Retinal organization of the eyes of three nototheniid fishes from the Ross Sea (Antarctica).


The retinas of 3 nototheniid fishes co-existing in the McMordo Sound (Antarctica), but with different depth preferenda, were studied to establish a correlation between habitat and retinal organization. Light and electron microscopic observations of the retinas of these fishes show the layering typical of most vertebrate retinas. However, the difference in the ratio of rods and cones, and particularly the structure of the rods are related to the amounts and spectral properties of the light available in the depths in which they are meant to operate. D. mawsoni possesses the highest concentration of unusual rods characterized by long cylindrical inner segments (60 microns) and outer segments. T. borchgrevinki has the smallest number of rods, while T. bernacchii possesses an intermediate number. The retinal pigmented epithelium is present in the 3 retinas studied, but it is only in T. borchgrevinki that there is an apparent movement of pigment granules (photomechanical response).
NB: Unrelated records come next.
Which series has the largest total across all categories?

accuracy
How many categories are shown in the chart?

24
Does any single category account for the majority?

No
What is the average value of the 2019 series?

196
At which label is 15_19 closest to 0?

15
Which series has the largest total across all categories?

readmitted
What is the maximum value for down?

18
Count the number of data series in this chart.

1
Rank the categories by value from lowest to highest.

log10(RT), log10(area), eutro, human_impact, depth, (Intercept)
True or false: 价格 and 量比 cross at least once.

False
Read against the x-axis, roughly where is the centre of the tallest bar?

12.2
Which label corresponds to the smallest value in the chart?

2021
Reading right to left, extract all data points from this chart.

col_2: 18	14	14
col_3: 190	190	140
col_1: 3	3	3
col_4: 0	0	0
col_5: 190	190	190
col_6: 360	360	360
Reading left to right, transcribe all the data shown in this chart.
Thus, the retinal organization of T. borchgrevinki suggests that this species is able to see in an environment that is relatively bright but in which ambient light levels can change. On the other hand, the apparent lack of photomechanical movements and the greater population of rods in T. bernacchii and especially D. mawsoni suggest that these 2 species are better adapted to an environment of constantly low light intensities.